Yeast is also an attractive host for the production of propionic acid
(PA) that is commonly used as a food preservative and a chemical
intermediate, since PA can be formed as a by-product of yeast
fermentation (Eglinton et al., 2002). However, PA is toxic to yeast,
especially at relatively low concentrations, causing an important
problem of tolerance engineering in yeast PA production. Fortunately, Xu
et al. (2019) demonstrated significant improvements in yeast tolerance
to PA using adaptive laboratory evolution (ALE), a powerful tool in the
field of metabolic engineering for the development of superior
industrial microbial strains (Almario et al., 2013; Gonzalez-Ramos et
al., 2016; Kildegaard et al., 2014).
ALE experiments are lab-intensive and time-consuming however, requiring
evaluation of growth kinetics of intermediate populations and numerous
candidate strains to select an ideal strain with improved phenotypes.

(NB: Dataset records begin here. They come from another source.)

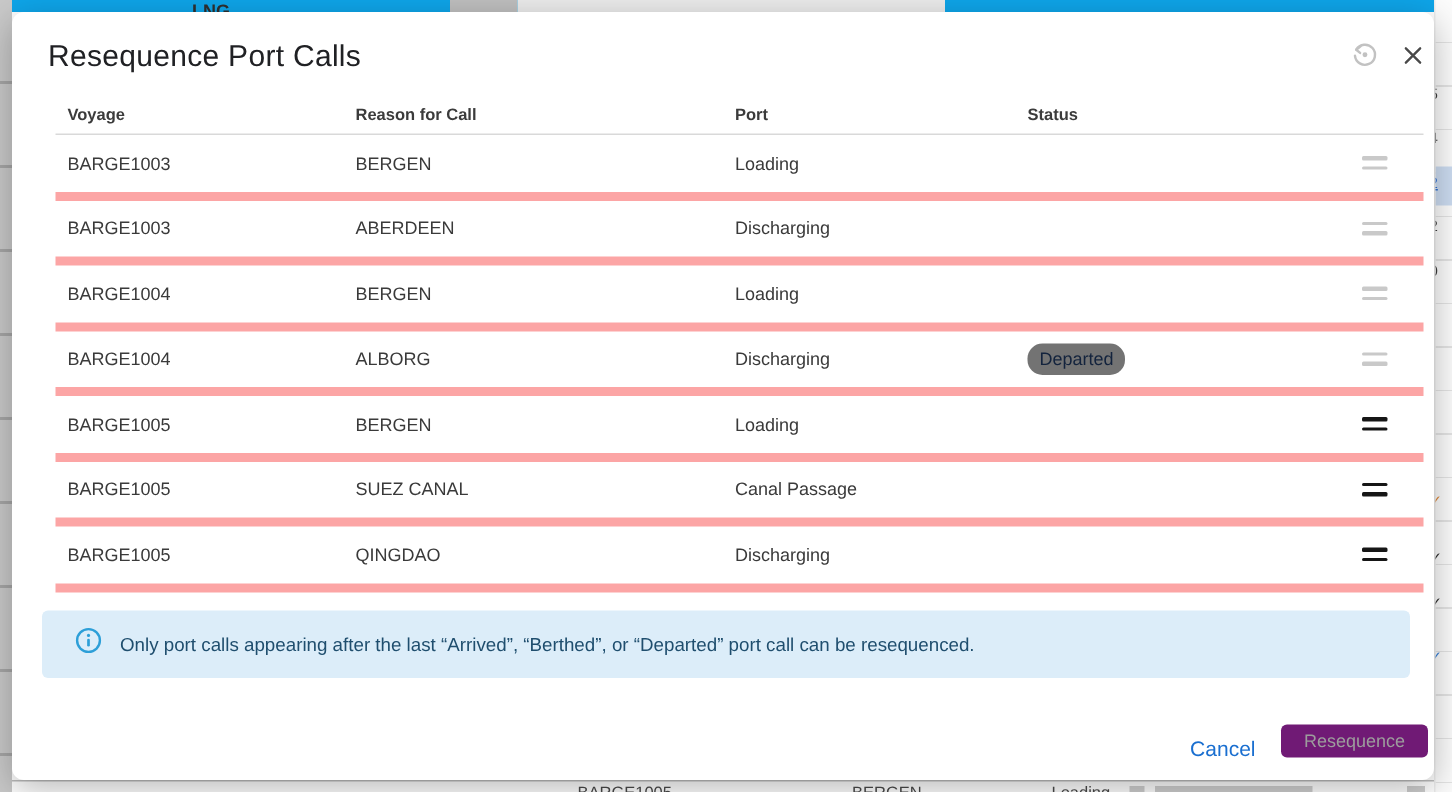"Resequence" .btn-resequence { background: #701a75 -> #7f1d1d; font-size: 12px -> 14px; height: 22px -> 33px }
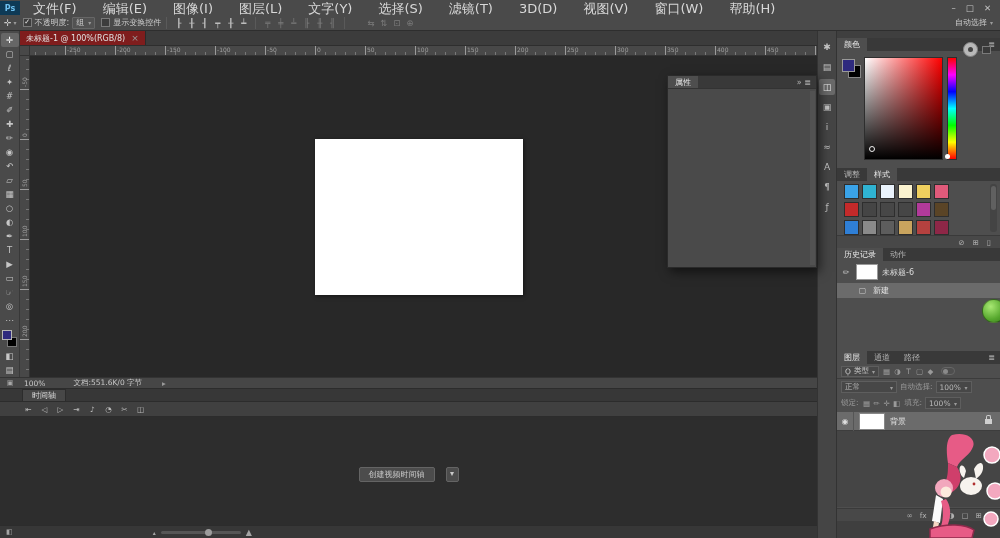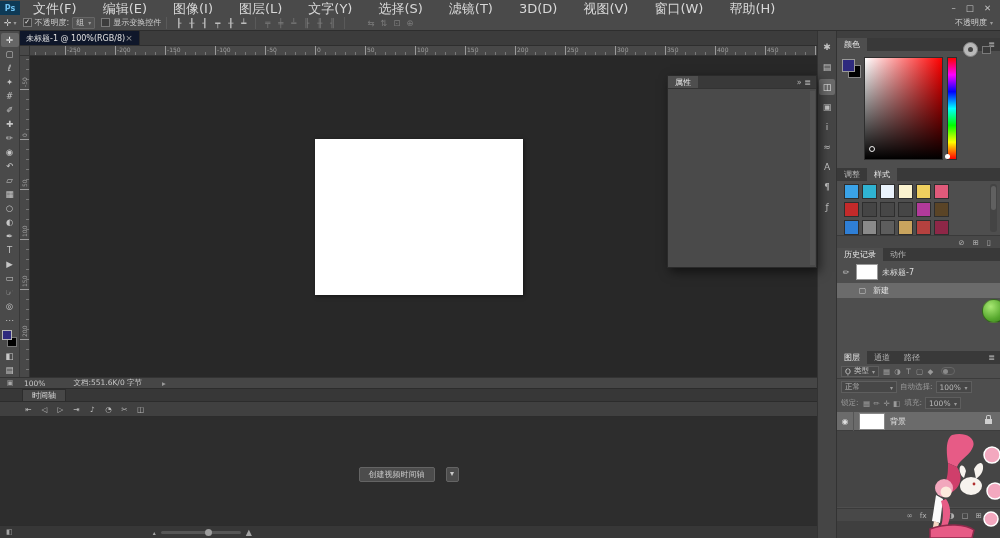"不透明度" span { text: 不透明度 -> 自动选择 }
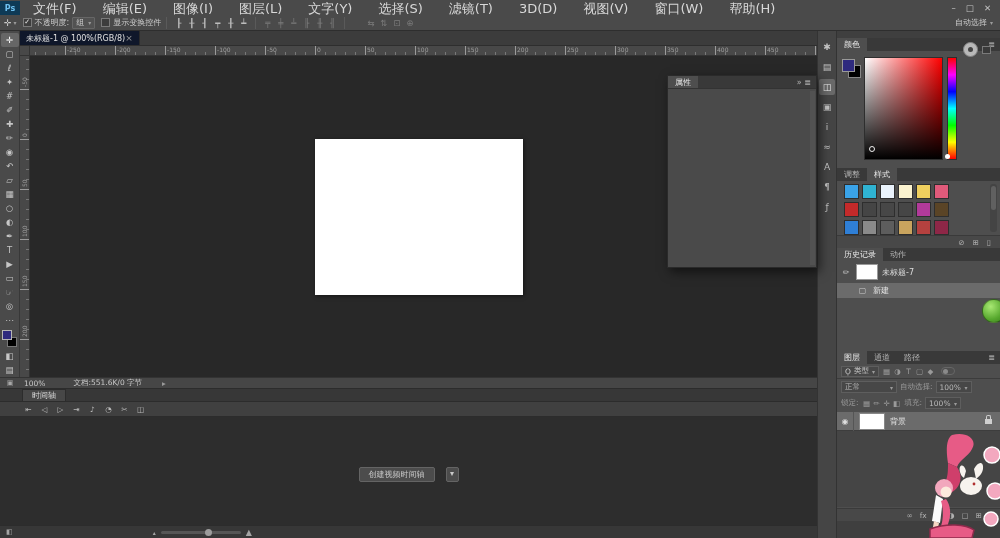"未标题-1 @ 100%(RGB/8)" .doc-tab { background: #0f172a -> #7f1d1d; gap: none -> 6px }
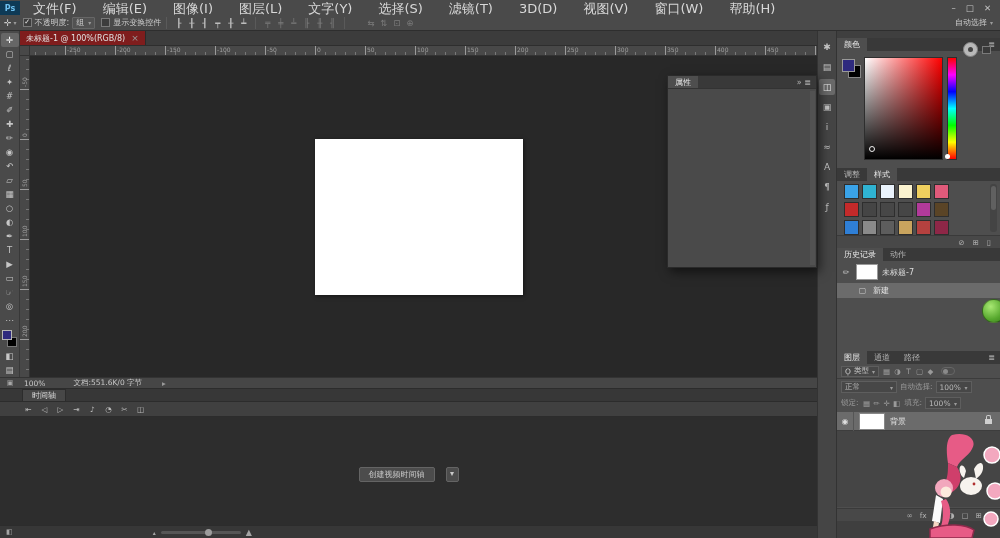"未标题-7" span.snap-label { text: -7 -> -6 }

The evolution process might be performed over hundreds of generations,
and the traditional growth test based on optical density (OD)
measurements must be conducted over three repetitions for each strain or
population for each population or strain. Moreover, the process lacks
the ability to track the growth of yeast at a single-cell level, and
cannot consider cell size, morphology and viability that may change
during growth. Thus, cell-to-cell variations are obscured and the
ability to screen and select single cells with desired characteristics
(e.g., high growth rate, high tolerance to acids and high secretion of
valuable bio-products) is limited.
In order to address these limitations, an alternative approach is
required to quantitatively track the growth of individual cells within a
population without perturbation and allows parallel, high-throughput
assessment at a single-cell level. Microfluidics can compartmentalize
single cells within monodisperse picolitre-sized droplets in a
cost-effective and high-throughput process, for example, screening of 5
× 107 individual reactions requires only 150 µL of
reagents and seven hours at an estimated cost of only a few dollars, as
demonstrated by Agresti et al. (2010). Over the past decades, droplet
microfluidics has enabled single-cell analysis for a wide range of
applications across biological science, biomedicine and biochemistry
(Agresti et al., 2010; Brouzes et al., 2009; Yu et al., 2018). This is
because (1) the extracellular environments are accurately mimicked
(Hosokawa et al., 2017; Liu et al., 2020); (2) the genotype-phenotype
linkages are established at a single-cell level (Bowman and Alper, 2020;
Fischlechner et al., 2014; Li et al., 2018a, 2018b); (3) the
miniaturized confinement improves the detection limit (Agresti et al.,
2010; Zhu et al., 2012); and (4) massive parallel analysis can be
conducted to probe cellular heterogeneity (Headen et al., 2018; Hindson
et al., 2011; Klein et al., 2015; Ostafe et al., 2014; Zinchenko et al.,
2014).
In this study, we quantitatively tracked the growth of single yeast
cells under varying conditions by using monodisperse microdroplets. In
order to demonstrate the versatility of the microdroplet platform, we
used two species of yeast, Saccharomyces cerevisiae (S.
cerevisiae ) and Pichia pastoris (P. pastoris ), and a
total of four strains, wild-type S. cerevisiae strain
(CEN.PK113-7D), the PA evolved mutant S. cerevisiae strain
(PA-3), GFP-tagged S. cerevisiae strain (CEN.PK2-1C-GFP) and
GFP-tagged P. pastoris strain (CBS7435-GFP). The effects of
organic acids, PA and AA, at different concentrations on the growth of
yeast at the single-cell level were studied, as well as the effect of
K-ions on PA tolerance in yeast. The calculated specific growth rate (μ)
of single yeast grown in microdroplets was effectively identical to that
for cells in bulk cultures at a pH of 3.5, and yeast cells maintained
high viability in microdroplets after 48 hours of culture.